Radfahren auf krummen Wegen und über Hügel kann zur Meditation werden, wenn es den biblischen Text des Propheten Jesaja dazu gibt. Die verschlungenen Wege, die wir selbst gegangen sind oder noch gehen, können gedeutet werden und darauf hinweisen, dass auch sie Wege zu Gott und zum Berg Zion sein können.
Eine Wallfahrt zur Gottesmutter von Germershausen ist auch eine Einladung, die verschlungenen Wege Mariens zu betrachten, die von vielen Fragen und von Leid geprägt waren. Maria wusste nicht, warum gerade sie als Mutter des Messias ausgewählt wurde und sie nun ihre Heirats- und Familienpläne ändern musste. Sie wusste vermutlich nicht, warum sie als Hochschwangere nach Bethlehem reisen musste und damit das Leben von Mutter und Kind gefährdet war. Sie wusste nicht, warum eine Flucht nach Ägypten sinnvoll sein kann, außer, dass sie das Leben der Familie damit retten konnte. Sie wusste nicht, warum der Tod ihres Sohnes auf diese grausame Weise geschehen musste. Natürlich hat sich für sie durch Ostern und Pfingsten alles aufgelöst und die Fragen und Zweifel sind verschwunden. Wenn wir jedoch vom Leid und den Schmerzen Mariens reden, dann bekennen wir uns auch dazu, dass sie als wahre Mutter zu alldem Fragen hatte und mit den Fragen sich das Leid ergab.

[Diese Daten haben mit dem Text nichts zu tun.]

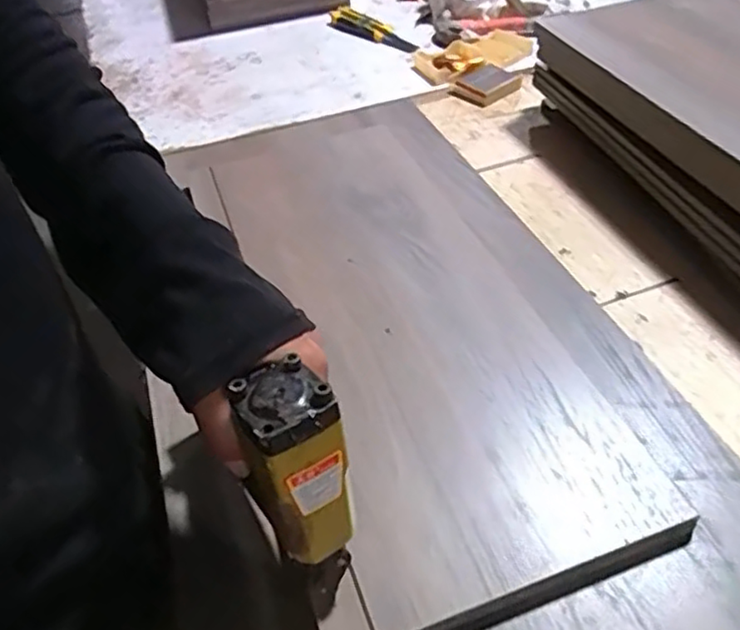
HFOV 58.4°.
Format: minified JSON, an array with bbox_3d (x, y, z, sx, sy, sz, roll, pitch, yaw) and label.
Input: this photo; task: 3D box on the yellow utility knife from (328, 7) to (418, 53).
[{"bbox_3d":[0.004,-0.437,1.012,0.040,0.018,0.185,-36,50,-28],"label":"yellow utility knife"}]

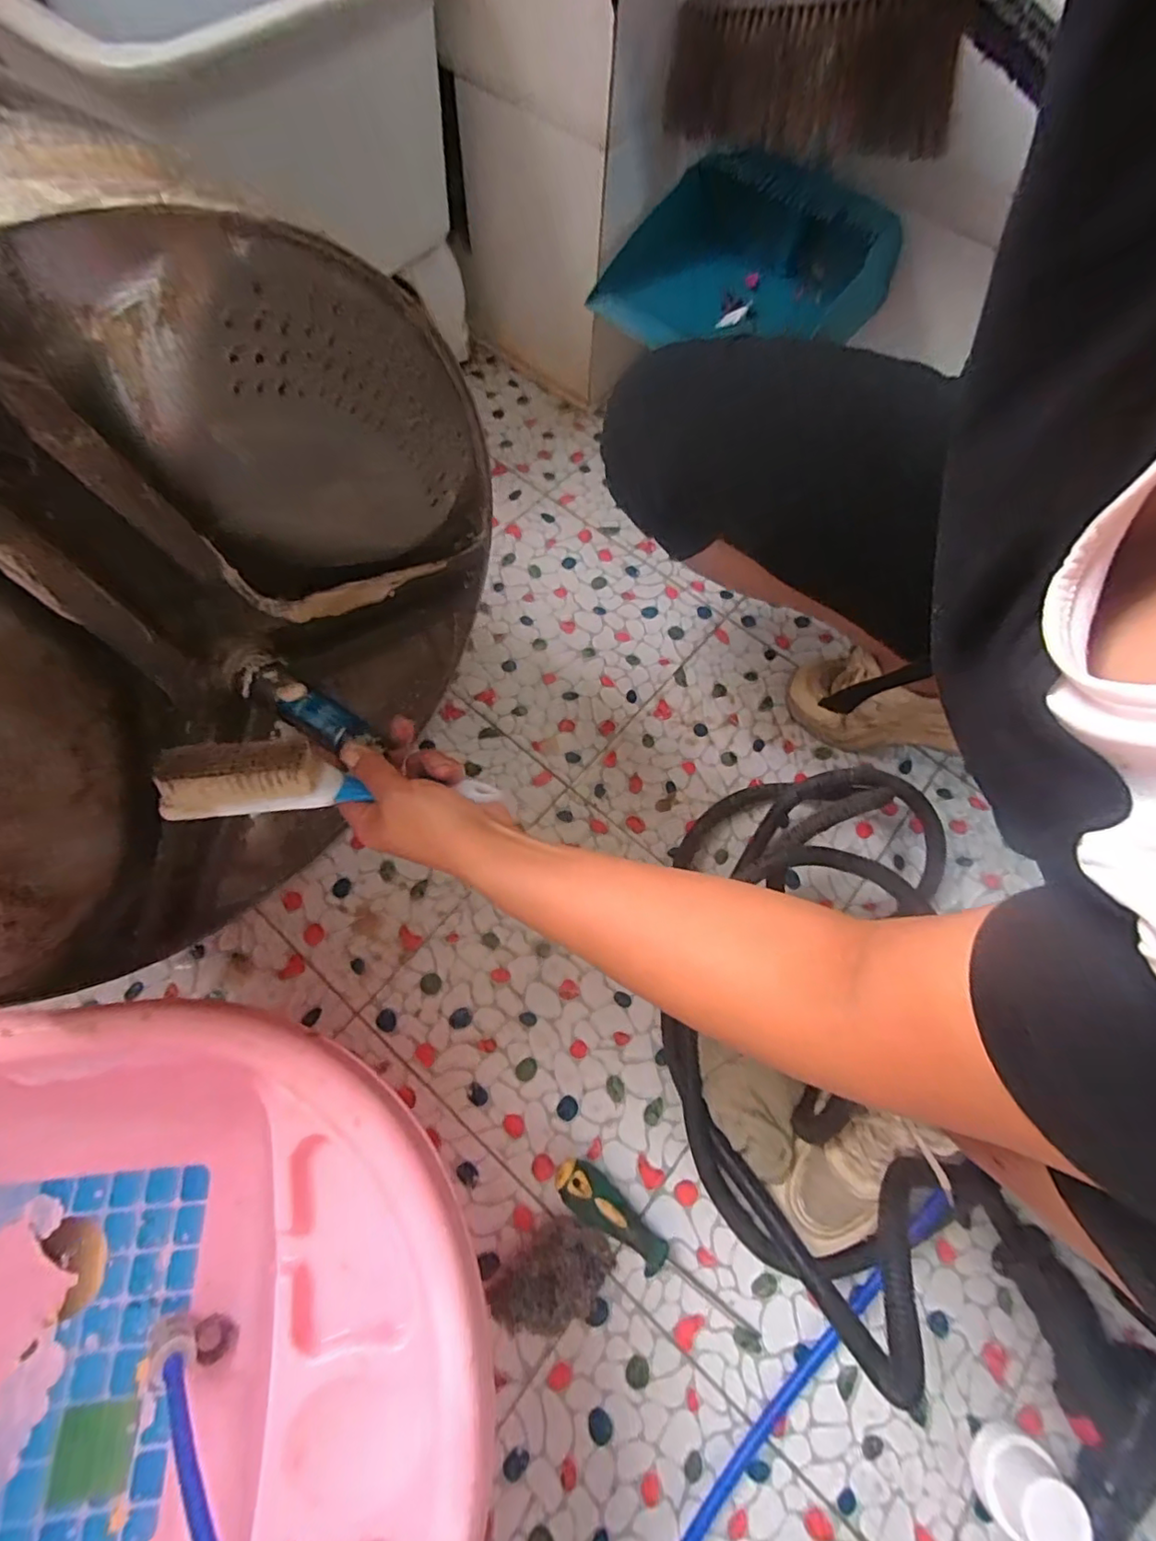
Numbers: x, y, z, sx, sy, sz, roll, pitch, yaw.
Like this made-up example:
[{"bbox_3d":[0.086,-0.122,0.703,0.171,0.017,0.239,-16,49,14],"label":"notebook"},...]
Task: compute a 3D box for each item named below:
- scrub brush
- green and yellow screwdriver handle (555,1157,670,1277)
[{"bbox_3d":[-0.140,0.005,0.350,0.185,0.033,0.039,2,63,-24],"label":"scrub brush"},{"bbox_3d":[0.026,0.353,0.461,0.101,0.027,0.034,36,71,11],"label":"green and yellow screwdriver handle"}]

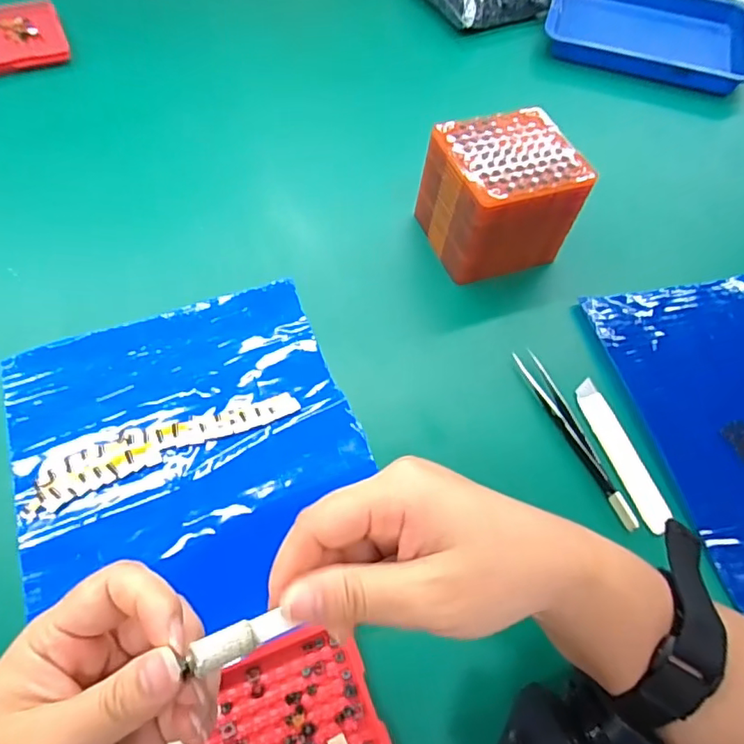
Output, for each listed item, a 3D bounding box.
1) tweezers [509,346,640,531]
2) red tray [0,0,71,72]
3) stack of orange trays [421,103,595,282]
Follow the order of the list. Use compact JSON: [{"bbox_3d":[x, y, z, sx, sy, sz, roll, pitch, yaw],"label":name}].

Wie auch bei uns gab es für Maria die Lichtblicke und die Fenster, durch die wir mit ihr auf den Berg Zion schauen können. Mögen uns dadurch unsere verschlungenen und hügeligen Wege leichter werden und reifen lassen. Und auf dem Weg sei - wie bei Maria - die Freude an Gott unsere Kraftquelle. Amen.